Sin embargo, el objetivo de EMMA es mucho más ambicioso y trasciende lo puramente patológico. La meta es emplear la realidad virtual como medio de crecimiento personal creando entornos para comprender las reacciones emocionales ante el exterior y perfeccionar habilidades e, incluso, poner a prueba nuestras ideas.
Pero esta modalidad terapéutica no se conformará con permanecer confinada en las salas de tratamiento, sino que en un futuro muy cercano llegará a los PC de los pacientes.

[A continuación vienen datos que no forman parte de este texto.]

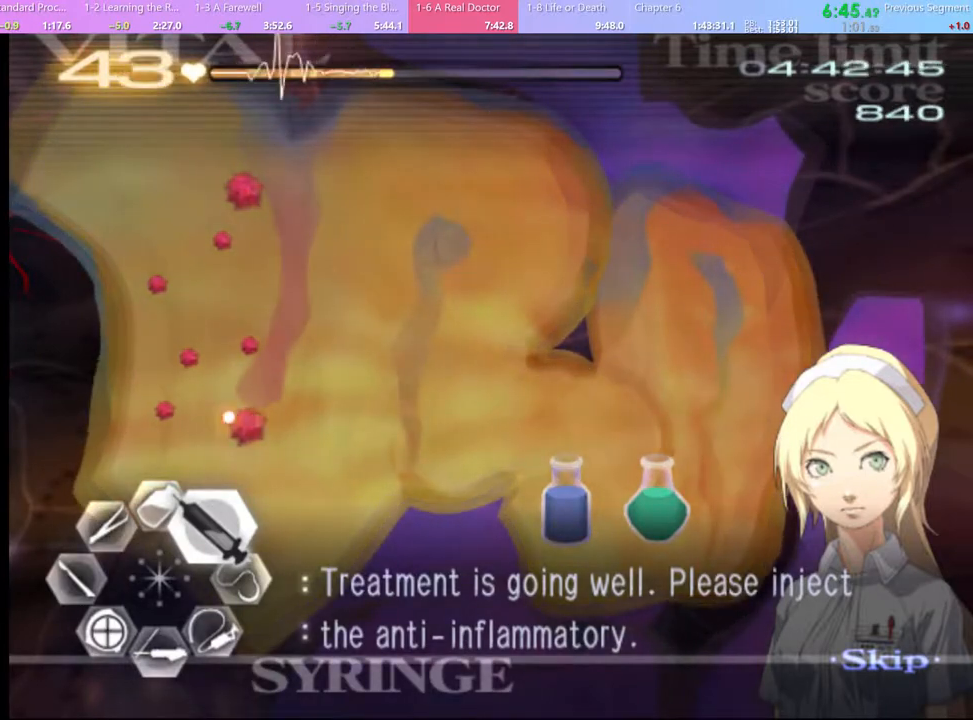
{"keys": ["d", "w"], "mouse": ["left"], "events": [[333, "mouse_left", "down"]]}
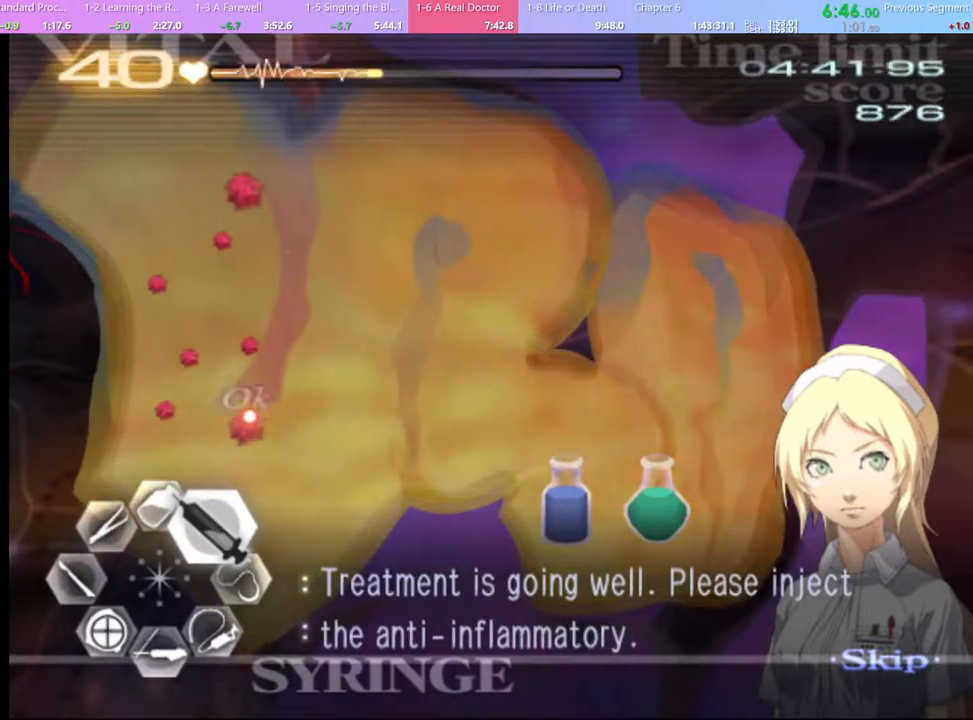
{"keys": ["d", "w"], "mouse": [], "events": [[33, "mouse_left", "up"], [233, "mouse_left", "down"], [367, "mouse_left", "up"]]}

Éstos podrán descargarse los programas correspondientes desde su casa y a partir de ahí ellos mismos decidirán cuándo y cómo administrarse la terapia. La telepsicología, que así la han bautizado los expertos, ha comenzado ya su andadura aunque todavía tímidamente. El grupo de Cristina Botella ha desarrollado un programa interactivo para superar el miedo a hablar en público que ya está comercializado y accesible en la Red.
Evidentemente con esta modalidad se pierde un elemento muy importante en el proceso terapéutico. Se trata del contacto con el especialista que es, en muchos casos, la clave del éxito de un tratamiento. A este respecto, Botella explica que la telepsicología es particularmente útil en aquéllos casos en los que el terapeuta se encuentra geográficamente lejos de su paciente o también para aquellos individuos cuyos trastornos no son muy graves y que de otro modo nunca acudirían a una consulta.